Ни Померанцев, ни Грязнов-старший ничего ему не ответили, одновременно и молча кивнув.
— Воспользуюсь твоим телефоном, — буркнул Саша и, сняв трубку, быстро набрал номер Анисимова. Михаил оказался на месте.
— Приветствую еще раз, — сухо произнес Турецкий. — У меня есть подвижки… Рассказывать долго, но вы можете отзывать своих оперативников из Ульяновска… Нет, Саргов нас тоже пока не интересует. И еще — большая просьба, Михаил Иванович: мы с Валерием Александровичем Померанцевым завтра выезжаем в Электродольск. Позвоните туда своим людям, попросите их до нашего появления в городе абсолютно никаких оперативно-следственных действий не предпринимать.
Завершив разговор с Анисимовым, Саша повернулся к Грязнову-старшему:
— Тебе, Слав, придется взять на себя таможенную службу… Что выяснять, и сам знаешь — пересекали ли границу в сторону Лимасола в означенный период Катя и Михаил Поярковы. Если да, когда возвратились…
Растаявшая в воздухе
Телефон зазвонил снова — уже в третий раз за это утро. Катя бросила взгляд на аппарат и тут же отвернулась к окну: во-первых, она догадывалась, кто звонит, и разговаривать с ним не собиралась. Во-вторых, вставать с постели, на которой лежала в расслабленной позе, ей было лень. Точнее — не было сил. Позвонит-позвонит и заткнется, поскольку в доме нет никого, кроме крепко спящего Миши. А его и пушками не разбудишь, не то что слабым треньканьем. Мать с дядей Валерой Хватаном, кажется, уехали смотреть какую-то квартиру — Катя слышала вчера краем уха их разговор… И чего мама так суетится? Как будто в этом есть какой-то смысл… В жизни вообще нет никакого смысла…

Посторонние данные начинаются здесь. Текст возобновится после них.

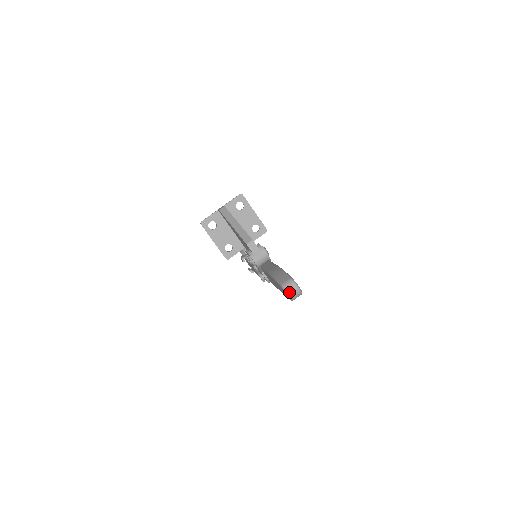
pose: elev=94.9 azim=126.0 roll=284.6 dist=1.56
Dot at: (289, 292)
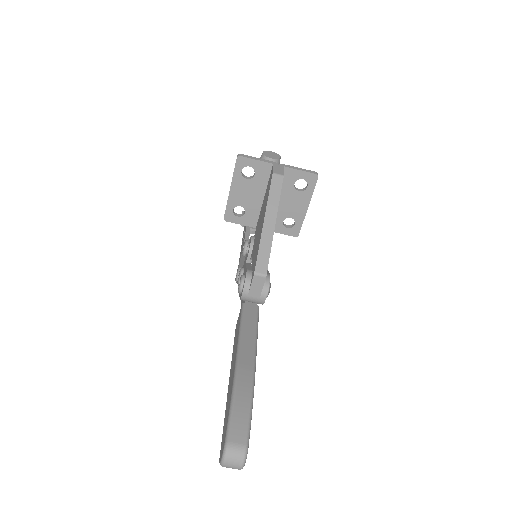
Dot at: (226, 463)
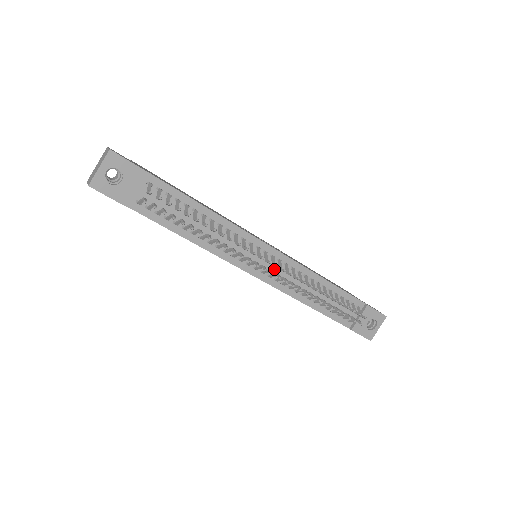
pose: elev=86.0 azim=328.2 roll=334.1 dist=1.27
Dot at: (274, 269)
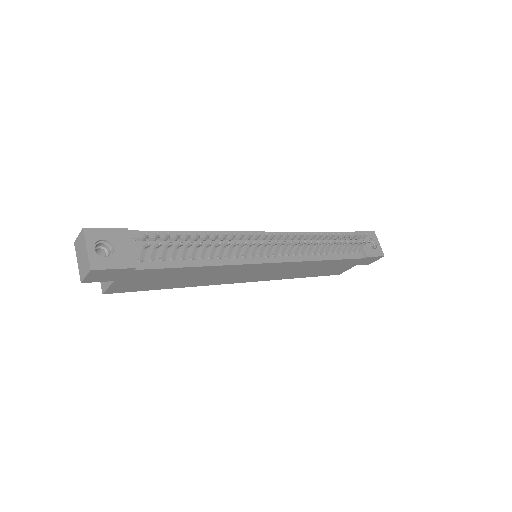
Dot at: occluded
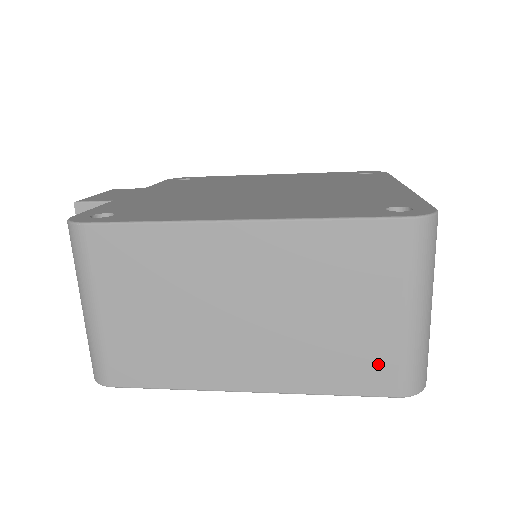
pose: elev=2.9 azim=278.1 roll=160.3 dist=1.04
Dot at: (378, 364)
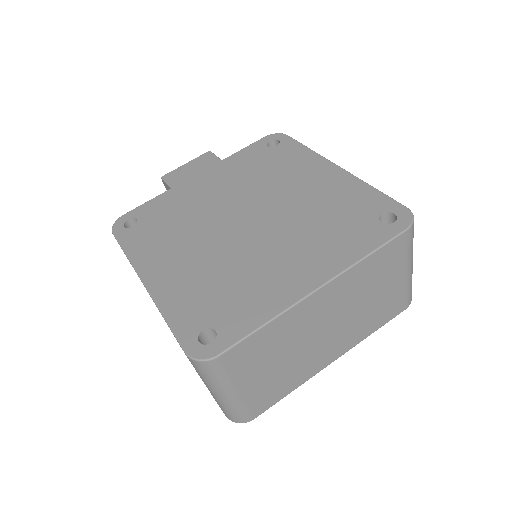
Dot at: occluded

Аппарат продолжал надрываться и вдруг заткнулся на половине звонка. Девушка прикрыла глаза, намереваясь еще поспать, хотя время близилось к полудню. Но она в последнее время вообще много спала. Вздремнуть ей, однако, не удалось: за дверью комнаты послышалось шлепанье босых ног, дверь приоткрылась, и в образовавшейся щели показалось заспанное лицо брата.
— Кать, возьми трубку, — смущенно произнес Михаил. — Кошечкин твой… Я спросонья брякнул, что ты дома…
— Он не мой, — равнодушно бросила его сестра и, вздохнув, потянулась к телефонному аппарату.